La estrategia seguida en el siglo XVIII respecto a Turquía por las cinco potencias europeas de entonces (Inglaterra, Francia, Austria, Prusia y Rusia) no fue un simple modo de alejarla de los asuntos mundiales al tiempo que se la apreciaba como la cultura del serrallo (Mozart contribuyó a esta idea con una ópera): es un modo elocuente en sí mismo que nos informa también sobre el carácter medroso de los actuales europeos por lo que respecta a integrar a Turquía en la UE. En esa actitud, en la que todo cuenta, el arma más utilizada y a la vez más letal es la propaganda. El espíritu imperial turco se detecta a la hora de concebir el territorio como lugar de paso de la riqueza de Asia Central a Europa, que asienta la economía de Estambul de ayer y de hoy. Nada en la situación actual se aleja de lo vivido en el siglo XVIII con fatales consecuencias: Turquía se convirtió en aquel momento en “el enfermo de Europa”, y su decadencia originó las guerras en los Balcanes.
A comienzos del siglo XVIII, el mundo se encontraba como lo está a comienzos del siglo XXI, en el interior de un círculo de intereses donde las razones del conflicto mundial no estaban en el sentimiento nacional, pues poco les importó la pobreza o el sufrimiento de sus compatriotas campesinos o aparceros, sino en los sofisticados principios sobre el uso de la razón en el orden estético, como ahora no lo están en el sentimiento de solidaridad hacia los pueblos oprimidos sino en la actitud de los líderes, patriotas de día, fulleros de noche. Así, la guerra de Sucesión española en el siglo XVIII debe ser el referente de la guerra contra el terrorismo que ocupó Afganistán durante veinte años en el siglo XXI. Si en la primera, los tratados de Utrecht y Darmstadt fijaron el mapa de Occidente; en la segunda, la paz de Moscú, según los parámetros acordados en Doha en septiembre del 2020, ha fijado no solo la retirada del ejército estadounidense de Afganistán y en consecuencia la aceptación diplomática del dominio de los talibanes sobre la recolección de la amapola, y con ella del control del opio y de la heroína, sino también el fracaso de Occidente, la civilización donde rigen normas sin fuerza.

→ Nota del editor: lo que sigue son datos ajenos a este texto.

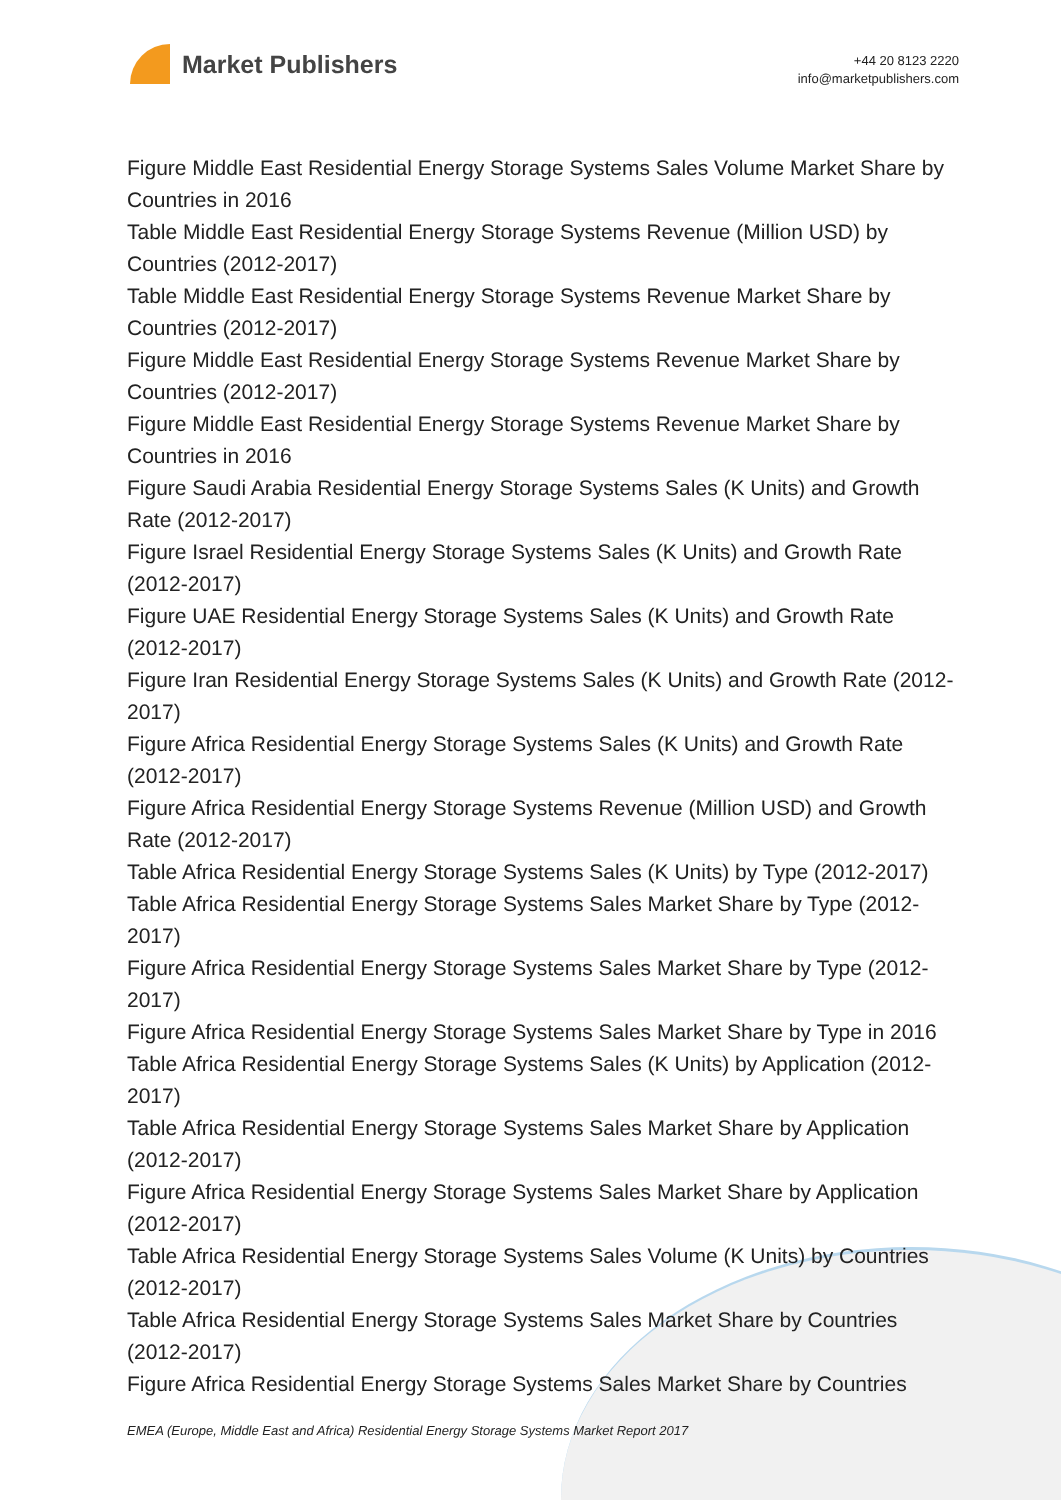Market Publishers
+44 20 8123 2220
info@marketpublishers.com
Figure Middle East Residential Energy Storage Systems Sales Volume Market Share by Countries in 2016
Table Middle East Residential Energy Storage Systems Revenue (Million USD) by Countries (2012-2017)
Table Middle East Residential Energy Storage Systems Revenue Market Share by Countries (2012-2017)
Figure Middle East Residential Energy Storage Systems Revenue Market Share by Countries (2012-2017)
Figure Middle East Residential Energy Storage Systems Revenue Market Share by Countries in 2016
Figure Saudi Arabia Residential Energy Storage Systems Sales (K Units) and Growth Rate (2012-2017)
Figure Israel Residential Energy Storage Systems Sales (K Units) and Growth Rate (2012-2017)
Figure UAE Residential Energy Storage Systems Sales (K Units) and Growth Rate (2012-2017)
Figure Iran Residential Energy Storage Systems Sales (K Units) and Growth Rate (2012-2017)
Figure Africa Residential Energy Storage Systems Sales (K Units) and Growth Rate (2012-2017)
Figure Africa Residential Energy Storage Systems Revenue (Million USD) and Growth Rate (2012-2017)
Table Africa Residential Energy Storage Systems Sales (K Units) by Type (2012-2017)
Table Africa Residential Energy Storage Systems Sales Market Share by Type (2012-2017)
Figure Africa Residential Energy Storage Systems Sales Market Share by Type (2012-2017)
Figure Africa Residential Energy Storage Systems Sales Market Share by Type in 2016
Table Africa Residential Energy Storage Systems Sales (K Units) by Application (2012-2017)
Table Africa Residential Energy Storage Systems Sales Market Share by Application (2012-2017)
Figure Africa Residential Energy Storage Systems Sales Market Share by Application (2012-2017)
Table Africa Residential Energy Storage Systems Sales Volume (K Units) by Countries (2012-2017)
Table Africa Residential Energy Storage Systems Sales Market Share by Countries (2012-2017)
Figure Africa Residential Energy Storage Systems Sales Market Share by Countries
EMEA (Europe, Middle East and Africa) Residential Energy Storage Systems Market Report 2017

Si en 1715, tras la muerte de Luis XIV, Francia supo que debía cambiar la estrategia y dejar de actuar como un Estado reflejo del rey, en el 2021 los Estados Unidos del presidente John Biden son conscientes de la necesidad de una estrategia nueva ante el islam si quieren hacer frente a los cambios geopolíticos de la región debido a la presencia de China en el gran juego por el control de Asia Central.